• QUÉ HACER
**A.** Indica si estas afirmaciones concuerdan con el fragmento: (i) el papa advirtió a los obispos que no se complacieran en los privilegios de su condición; (ii) la unidad de la que se habla significa uniformidad; (iii) el obispo es, ante todo, un administrador. Por favor, contesta sí o no a cada una y cita textualmente las palabras del fragmento que lo deciden.
**B.** Según el fragmento, ¿qué pasaje bíblico parafraseó el papa al recordar a los obispos que mantuvieran la unidad?
===== FRAGMENTO SELECCIONADO =====
El corazón del Evangelio: la buena noticia
En su homilía, León XIV enfatizó que los obispos deben ser "heraldos" de la buena noticia que está "en el centro del Evangelio". Esta buena noticia no es otra que el amor incondicional de Dios, manifestado en Jesucristo. Como está escrito en Juan 3:16 (NVI): "Porque tanto amó Dios al mundo, que dio a su Hijo unigénito, para que todo el que cree en él no se pierda, sino que tenga vida eterna".
El papa instó a los obispos a no dejarse desviar por preocupaciones secundarias o por la tentación de buscar aprobación humana. "No os complazcáis en los privilegios que vuestra condición podría ofreceros", les advirtió, recordándoles que su misión principal es proclamar el Evangelio con valentía y alegría.
Este llamado es especialmente relevante en un contexto donde la Iglesia enfrenta desafíos internos y externos. Ser heraldo del Evangelio implica llevar esperanza a los que sufren, consuelo a los afligidos y dirección a los perdidos. Es una tarea que requiere entrega total y una fe inquebrantable.
El papel del obispo en la Iglesia actual
Pastor y guía espiritual
El obispo no es solo un administrador o un líder jerárquico; ante todo, es un pastor que cuida de su rebaño. León XIV recordó a los nuevos obispos que deben estar cerca de su pueblo, conocer sus necesidades y acompañarlos en su caminar de fe. Como dice el salmista: "El Señor es mi pastor; nada me falta" (Salmo 23:1, NVI).
En un mundo cada vez más secularizado, los obispos tienen la responsabilidad de ser testigos auténticos del amor de Dios. Esto implica no solo predicar con palabras, sino también con el ejemplo de una vida entregada al servicio.
Unidad en la diversidad
La Iglesia es una comunidad diversa, compuesta por personas de diferentes culturas, lenguas y tradiciones. El papa animó a los obispos a promover la unidad en medio de esa diversidad, evitando divisiones y conflictos. "Hagan todo lo posible por mantener la unidad del Espíritu mediante el vínculo de la paz", les recordó, parafraseando Efesios 4:3 (NVI).
Esta unidad no significa uniformidad, sino comunión en el amor. Los obispos deben ser artífices de puentes, no de muros, facilitando el diálogo y la colaboración entre todos los miembros del cuerpo de Cristo.
===== ÍTEMS LISTADOS =====
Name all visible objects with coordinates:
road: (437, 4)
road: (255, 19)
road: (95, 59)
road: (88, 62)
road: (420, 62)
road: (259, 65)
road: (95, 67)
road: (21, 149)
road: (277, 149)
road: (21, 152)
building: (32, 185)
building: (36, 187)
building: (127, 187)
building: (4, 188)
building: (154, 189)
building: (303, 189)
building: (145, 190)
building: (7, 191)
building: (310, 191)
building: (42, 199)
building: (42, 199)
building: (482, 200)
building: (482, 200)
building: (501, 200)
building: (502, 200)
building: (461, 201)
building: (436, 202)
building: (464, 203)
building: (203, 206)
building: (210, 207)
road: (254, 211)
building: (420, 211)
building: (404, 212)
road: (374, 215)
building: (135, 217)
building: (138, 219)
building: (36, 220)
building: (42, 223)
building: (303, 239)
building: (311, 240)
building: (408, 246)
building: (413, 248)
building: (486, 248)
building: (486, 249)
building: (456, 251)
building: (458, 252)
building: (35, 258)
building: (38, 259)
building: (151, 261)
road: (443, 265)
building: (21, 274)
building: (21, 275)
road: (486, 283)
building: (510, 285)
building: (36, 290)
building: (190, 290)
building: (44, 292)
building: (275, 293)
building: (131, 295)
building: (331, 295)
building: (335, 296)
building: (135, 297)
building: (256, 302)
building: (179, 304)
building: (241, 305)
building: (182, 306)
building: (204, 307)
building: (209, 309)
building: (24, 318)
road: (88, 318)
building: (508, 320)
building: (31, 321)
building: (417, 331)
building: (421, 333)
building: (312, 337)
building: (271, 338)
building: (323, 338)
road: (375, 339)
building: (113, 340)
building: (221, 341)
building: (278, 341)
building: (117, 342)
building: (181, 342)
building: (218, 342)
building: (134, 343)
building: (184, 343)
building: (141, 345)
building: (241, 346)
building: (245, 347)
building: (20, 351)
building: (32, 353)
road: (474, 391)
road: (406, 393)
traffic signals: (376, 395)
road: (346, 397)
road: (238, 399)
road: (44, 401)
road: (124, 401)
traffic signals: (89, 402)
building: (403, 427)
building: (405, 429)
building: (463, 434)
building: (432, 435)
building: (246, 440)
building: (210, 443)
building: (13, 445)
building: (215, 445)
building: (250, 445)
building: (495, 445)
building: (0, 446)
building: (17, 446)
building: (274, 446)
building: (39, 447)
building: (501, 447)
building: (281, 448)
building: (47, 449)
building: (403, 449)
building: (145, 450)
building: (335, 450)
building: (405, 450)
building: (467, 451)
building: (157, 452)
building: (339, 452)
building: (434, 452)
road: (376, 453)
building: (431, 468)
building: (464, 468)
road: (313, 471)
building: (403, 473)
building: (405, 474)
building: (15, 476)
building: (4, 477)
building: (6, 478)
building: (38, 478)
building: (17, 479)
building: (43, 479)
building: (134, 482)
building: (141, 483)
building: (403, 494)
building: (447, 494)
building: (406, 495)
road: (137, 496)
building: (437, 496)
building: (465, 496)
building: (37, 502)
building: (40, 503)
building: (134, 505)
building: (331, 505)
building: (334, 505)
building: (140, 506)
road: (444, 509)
=====
===== ÍTEMS LISTADOS =====
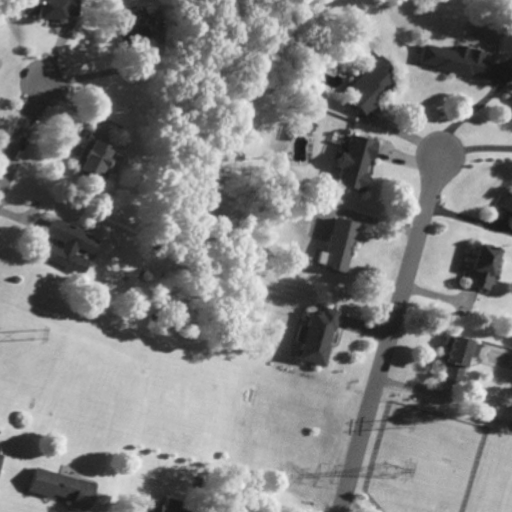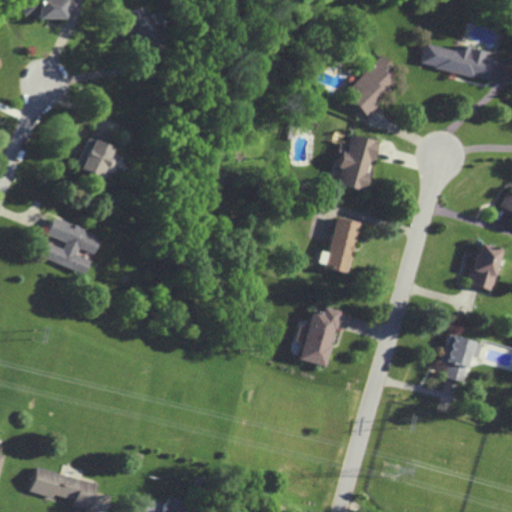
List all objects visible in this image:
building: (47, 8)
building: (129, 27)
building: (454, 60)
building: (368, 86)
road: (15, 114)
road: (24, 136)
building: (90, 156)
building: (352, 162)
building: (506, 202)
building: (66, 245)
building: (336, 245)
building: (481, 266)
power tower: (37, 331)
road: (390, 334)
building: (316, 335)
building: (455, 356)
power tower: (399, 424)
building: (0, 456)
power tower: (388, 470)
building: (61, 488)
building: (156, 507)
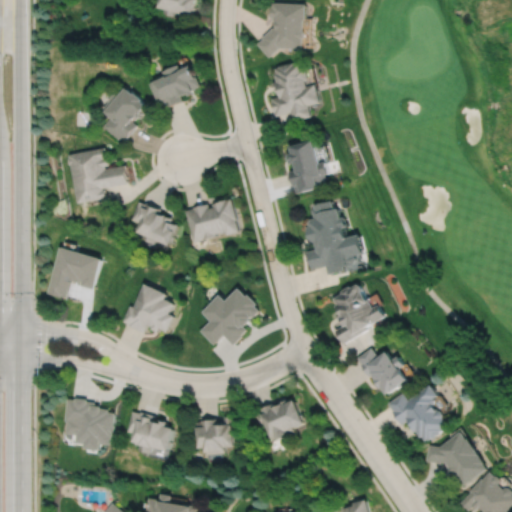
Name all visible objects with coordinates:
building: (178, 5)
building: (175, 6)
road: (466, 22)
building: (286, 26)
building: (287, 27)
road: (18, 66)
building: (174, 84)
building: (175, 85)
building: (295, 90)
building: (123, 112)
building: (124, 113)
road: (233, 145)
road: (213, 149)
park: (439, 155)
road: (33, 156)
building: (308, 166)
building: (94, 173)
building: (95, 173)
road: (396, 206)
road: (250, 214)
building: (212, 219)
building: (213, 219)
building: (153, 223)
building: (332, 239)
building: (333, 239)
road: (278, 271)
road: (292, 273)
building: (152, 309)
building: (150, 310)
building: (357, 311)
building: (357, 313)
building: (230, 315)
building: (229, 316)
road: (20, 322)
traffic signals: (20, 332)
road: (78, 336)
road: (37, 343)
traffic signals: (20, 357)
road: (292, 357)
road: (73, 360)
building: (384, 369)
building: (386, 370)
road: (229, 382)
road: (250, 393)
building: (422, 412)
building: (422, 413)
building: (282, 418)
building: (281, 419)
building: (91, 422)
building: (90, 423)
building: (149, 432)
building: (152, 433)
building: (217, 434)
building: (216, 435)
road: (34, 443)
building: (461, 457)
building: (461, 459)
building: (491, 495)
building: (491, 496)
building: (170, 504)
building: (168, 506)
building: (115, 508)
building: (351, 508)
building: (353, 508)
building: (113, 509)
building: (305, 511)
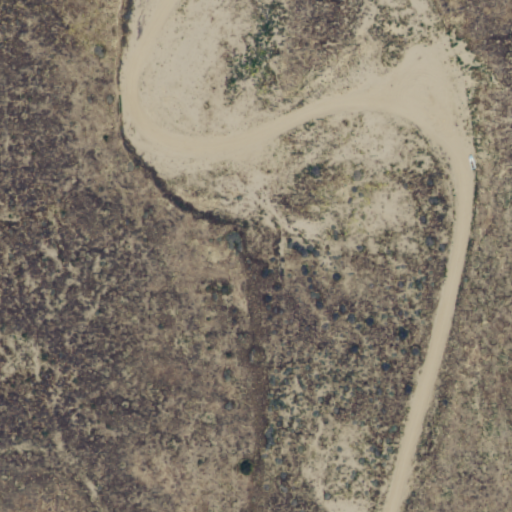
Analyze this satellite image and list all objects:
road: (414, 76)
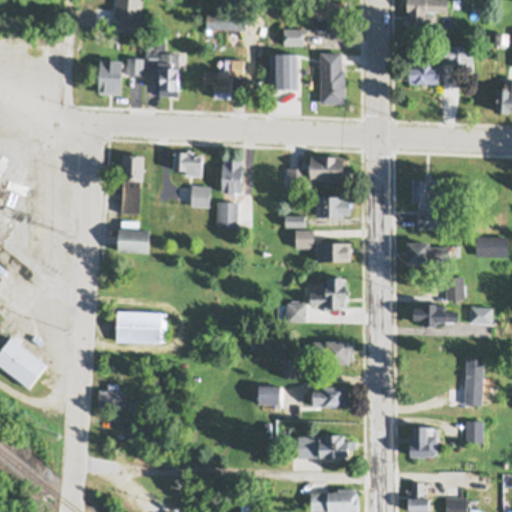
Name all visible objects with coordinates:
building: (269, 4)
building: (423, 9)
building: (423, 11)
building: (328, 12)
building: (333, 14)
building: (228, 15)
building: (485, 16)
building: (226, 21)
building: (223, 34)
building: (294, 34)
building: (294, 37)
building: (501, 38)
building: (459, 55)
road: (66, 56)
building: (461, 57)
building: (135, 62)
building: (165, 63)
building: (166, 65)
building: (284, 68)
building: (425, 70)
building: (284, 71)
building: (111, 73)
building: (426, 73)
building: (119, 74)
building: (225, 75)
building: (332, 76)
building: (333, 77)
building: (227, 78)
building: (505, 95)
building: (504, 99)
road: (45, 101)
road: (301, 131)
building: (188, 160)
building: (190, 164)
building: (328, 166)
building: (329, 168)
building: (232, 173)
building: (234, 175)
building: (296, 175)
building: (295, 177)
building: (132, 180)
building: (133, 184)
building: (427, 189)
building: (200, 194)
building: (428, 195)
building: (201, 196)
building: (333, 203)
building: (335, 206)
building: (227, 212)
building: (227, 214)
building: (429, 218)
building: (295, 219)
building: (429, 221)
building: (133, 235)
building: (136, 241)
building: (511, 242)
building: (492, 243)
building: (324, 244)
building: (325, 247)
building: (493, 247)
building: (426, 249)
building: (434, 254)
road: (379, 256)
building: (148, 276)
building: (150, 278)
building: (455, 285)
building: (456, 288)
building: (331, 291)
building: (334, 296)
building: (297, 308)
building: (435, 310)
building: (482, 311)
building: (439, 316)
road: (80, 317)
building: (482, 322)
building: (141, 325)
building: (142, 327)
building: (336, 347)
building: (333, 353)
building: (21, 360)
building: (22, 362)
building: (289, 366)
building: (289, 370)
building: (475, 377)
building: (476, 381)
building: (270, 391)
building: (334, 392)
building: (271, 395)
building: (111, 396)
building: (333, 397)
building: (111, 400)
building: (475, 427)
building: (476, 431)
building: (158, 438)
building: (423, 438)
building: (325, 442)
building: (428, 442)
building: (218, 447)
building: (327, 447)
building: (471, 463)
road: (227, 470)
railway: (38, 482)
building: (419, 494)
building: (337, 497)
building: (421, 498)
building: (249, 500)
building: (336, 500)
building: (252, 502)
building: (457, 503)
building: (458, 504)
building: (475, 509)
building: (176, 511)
=====
• RESPUESTAS A CONTINUACIÓN
**A.**
(i) Sí: "No os complazcáis en los privilegios que vuestra condición podría ofreceros".
(ii) No: "Esta unidad no significa uniformidad, sino comunión en el amor".
(iii) No: "El obispo no es solo un administrador o un líder jerárquico; ante todo, es un pastor que cuida de su rebaño".

**B.** Efesios 4:3 (NVI).